*GOAL:* Please list every line of the rows below that contains the word "watch", copying each such line in full.

*INFORMATION GIVEN:*

○ ○ ○ ○ ○

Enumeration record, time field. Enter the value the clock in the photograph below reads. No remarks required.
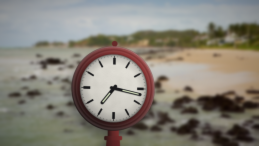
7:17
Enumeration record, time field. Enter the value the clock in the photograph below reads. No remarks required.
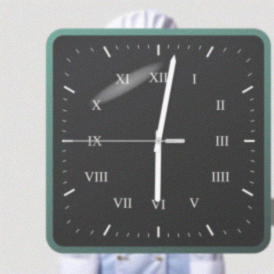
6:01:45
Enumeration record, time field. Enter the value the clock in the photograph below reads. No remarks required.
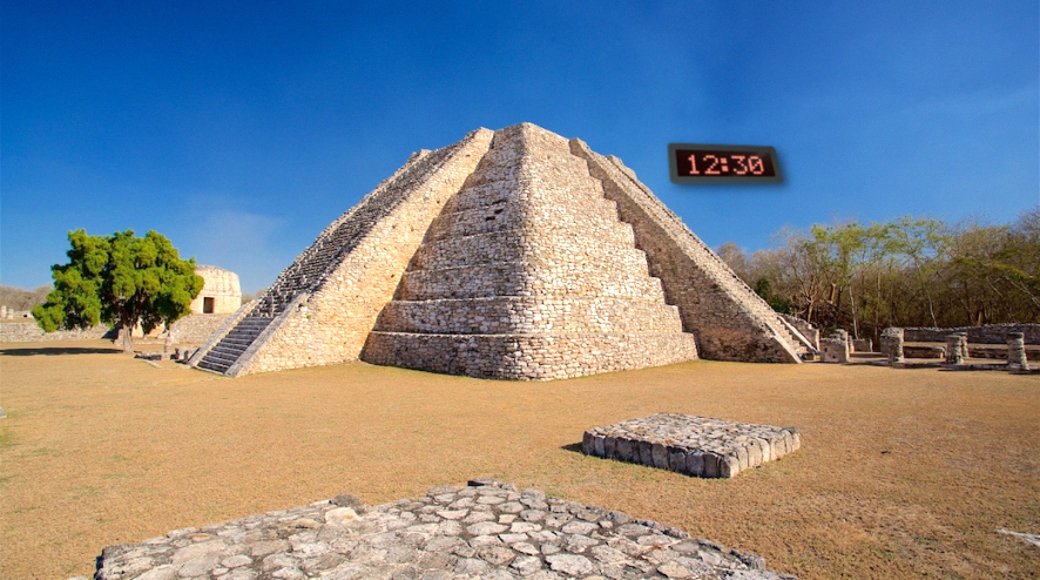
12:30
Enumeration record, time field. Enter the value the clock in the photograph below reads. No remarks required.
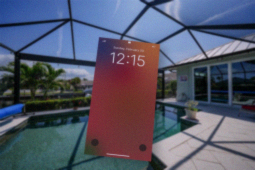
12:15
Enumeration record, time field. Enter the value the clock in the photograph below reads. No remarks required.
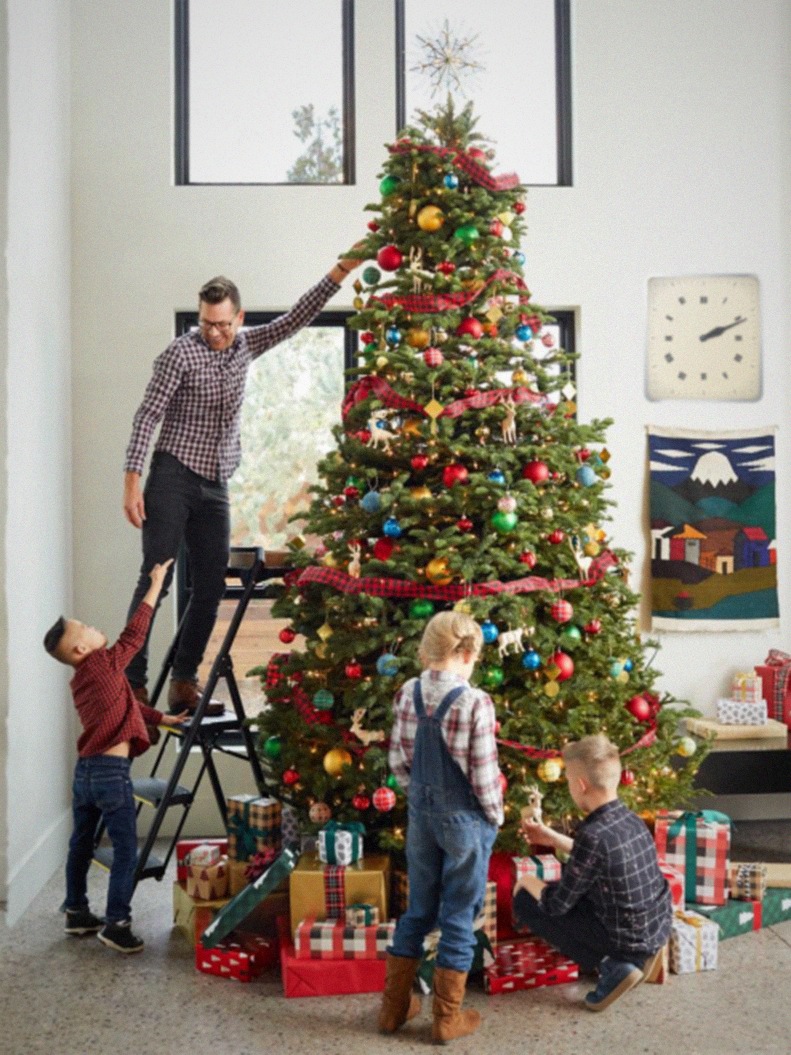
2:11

○ ○ ○ ○ ○

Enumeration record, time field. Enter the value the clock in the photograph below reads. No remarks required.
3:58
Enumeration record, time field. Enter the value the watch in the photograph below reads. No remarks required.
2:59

○ ○ ○ ○ ○

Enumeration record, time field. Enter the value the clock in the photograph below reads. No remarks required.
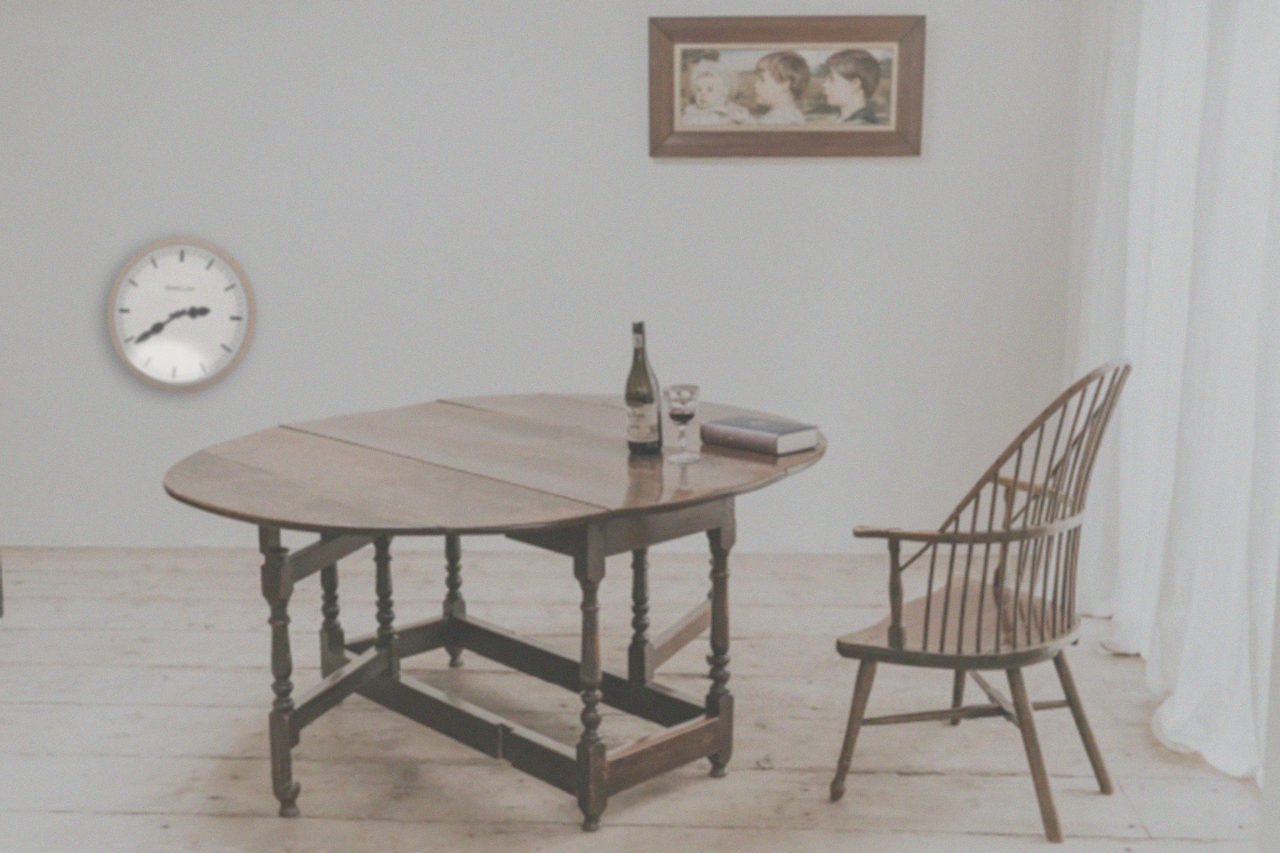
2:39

○ ○ ○ ○ ○

*OUTPUT OF THE TASK:*
Enumeration record, time field. Enter the value the watch in the photograph below reads. No remarks required.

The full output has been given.